Die Polizei nahm im Anschluss an intensive Fahndungsmaßnahmen einen mutmaßlichen Täter in der Frankfurter Innenstadt fest. Über die Identität des Verdächtigen und mögliche Motive schweigt die Staatsanwaltschaft bisher. Ermittler prüfen derzeit, ob die Anschläge Teil einer größeren kriminellen Handlung sind oder ob sie ideologisch motiviert sein könnten. Da beide Orte keine offensichtlichen Verbindungen zueinander aufweisen, bleibt ein mögliches Tatmotiv vorerst unklar.

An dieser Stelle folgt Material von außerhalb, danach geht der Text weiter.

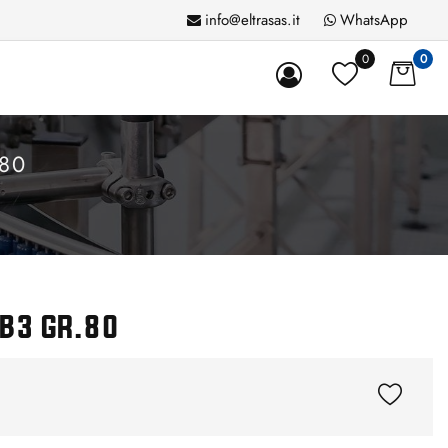
info@eltrasas.it
WhatsApp
0
0
80
B3 GR.80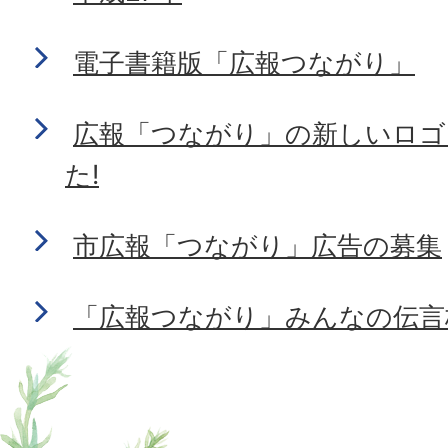
電子書籍版「広報つながり」
広報「つながり」の新しいロゴ
た!
市広報「つながり」広告の募集
「広報つながり」みんなの伝言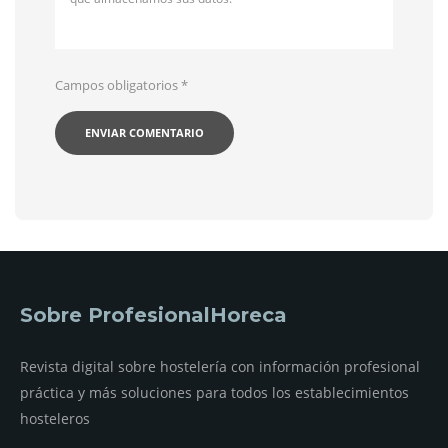
Campos obligatorios
*
Sobre ProfesionalHoreca
Revista digital sobre hostelería con información profesional
práctica y más soluciones para todos los establecimientos
hosteleros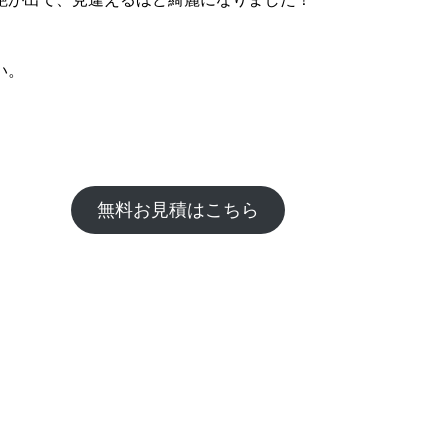
い。
無料お見積はこちら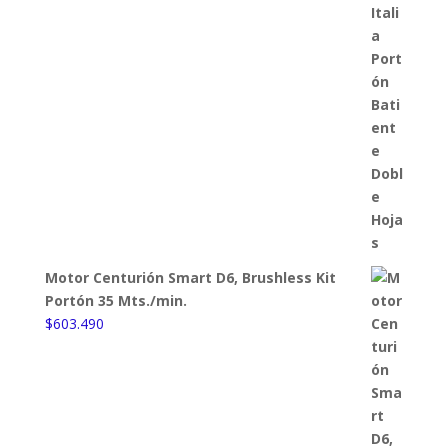
Motor Centurión Smart D6, Brushless Kit
Portón 35 Mts./min.
$
603.490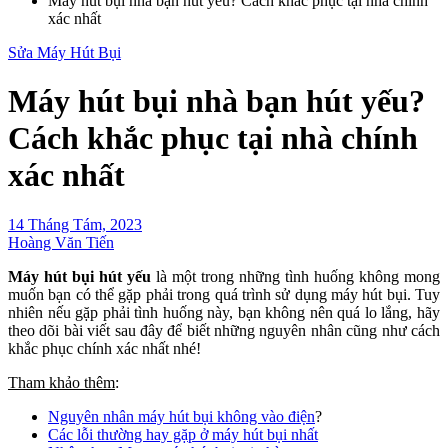
Máy hút bụi nhà bạn hút yếu? Cách khắc phục tại nhà chính
xác nhất
Sửa Máy Hút Bụi
Máy hút bụi nhà bạn hút yếu?
Cách khắc phục tại nhà chính
xác nhất
14 Tháng Tám, 2023
Hoàng Văn Tiến
Máy hút bụi hút yếu
là một trong những tình huống không mong
muốn bạn có thể gặp phải trong quá trình sử dụng máy hút bụi. Tuy
nhiên nếu gặp phải tình huống này, bạn không nên quá lo lắng, hãy
theo dõi bài viết sau đây để biết những nguyên nhân cũng như cách
khắc phục chính xác nhất nhé!
Tham khảo thêm
:
Nguyên nhân máy hút bụi không vào điện
?
Các lỗi thường hay gặp ở máy hút bụi nhất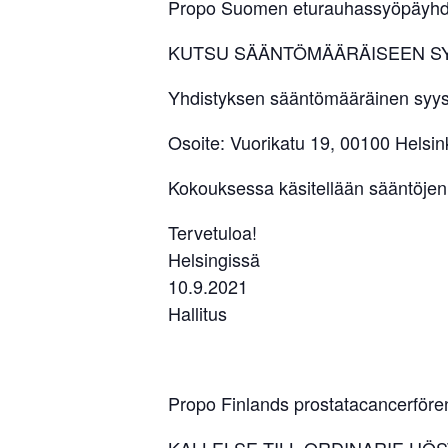
Propo Suomen eturauhassyöpäyhdi
KUTSU SÄÄNTÖMÄÄRÄISEEN S
Yhdistyksen sääntömääräinen syysko
Osoite: Vuorikatu 19, 00100 Helsin
Kokouksessa käsitellään sääntöjen 5
Tervetuloa!
Helsingissä
10.9.2021
Hallitus
Propo Finlands prostatacancerfören
KALLELSE TILL ORDINARIE HÖ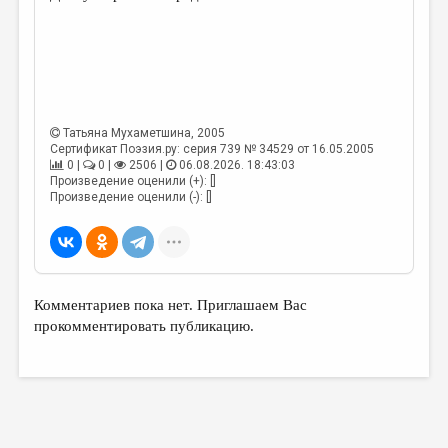
Татьяна Мухаметшина
, 2005
Сертификат Поэзия.ру: серия 739 № 34529 от 16.05.2005
0 |
0 |
2506 |
06.08.2026. 18:43:03
Произведение оценили (+): []
Произведение оценили (-): []
Комментариев пока нет. Приглашаем Вас
прокомментировать публикацию.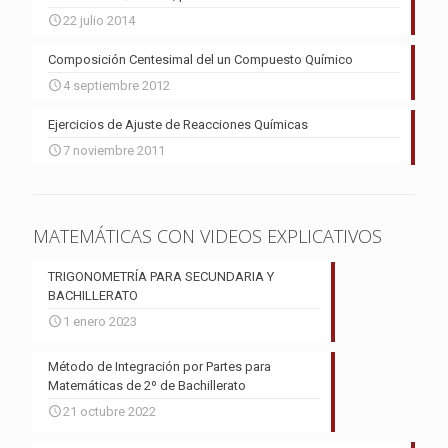
22 julio 2014
Composición Centesimal del un Compuesto Químico
4 septiembre 2012
Ejercicios de Ajuste de Reacciones Químicas
7 noviembre 2011
MATEMÁTICAS CON VIDEOS EXPLICATIVOS
TRIGONOMETRÍA PARA SECUNDARIA Y
BACHILLERATO
1 enero 2023
Método de Integración por Partes para
Matemáticas de 2º de Bachillerato
21 octubre 2022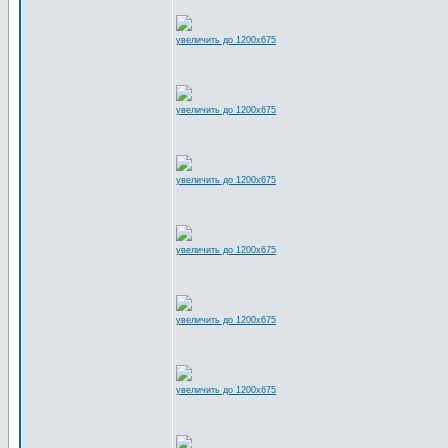
увеличить до 1200x675
увеличить до 1200x675
увеличить до 1200x675
увеличить до 1200x675
увеличить до 1200x675
увеличить до 1200x675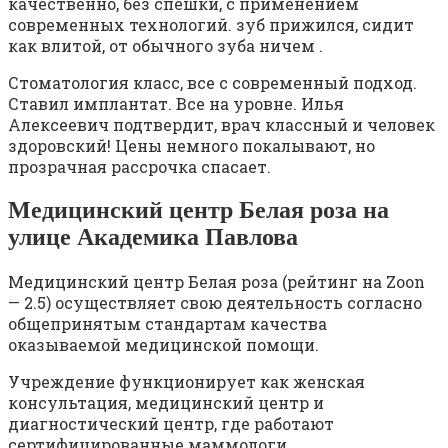
качественно, без спешки, с применением
современных технологий. зуб прижился, сидит
как влитой, от обычного зуба ничем .
Стоматология класс, все с современный подход.
Ставил имплантат. Все на уровне. Илья
Алексеевич подтвердит, врач классный и человек
здоровский! Цены немного покалывают, но
прозрачная рассрочка спасает.
Медицинский центр Белая роза на
улице Академика Павлова
Медицинский центр Белая роза (рейтинг на Zoon
— 2.5) осуществляет свою деятельность согласно
общепринятым стандартам качества
оказываемой медицинской помощи.
Учреждение функционирует как женская
консультация, медицинский центр и
диагностический центр, где работают
сертифицированные маммологи.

Die Bürgermeister beider Städte verurteilten die Anschläge scharf. „Solche Akte der Zerstörung haben in unserer Stadt keinen Platz“, erklärte der Offenbacher Oberbürgermeister. Auch in Frankfurt betonte die Polizeiführung, dass jede Form von Gewalt gegen zivile Einrichtungen konsequent verfolgt werde. Die Ermittlungen laufen weiter unter Hochdruck.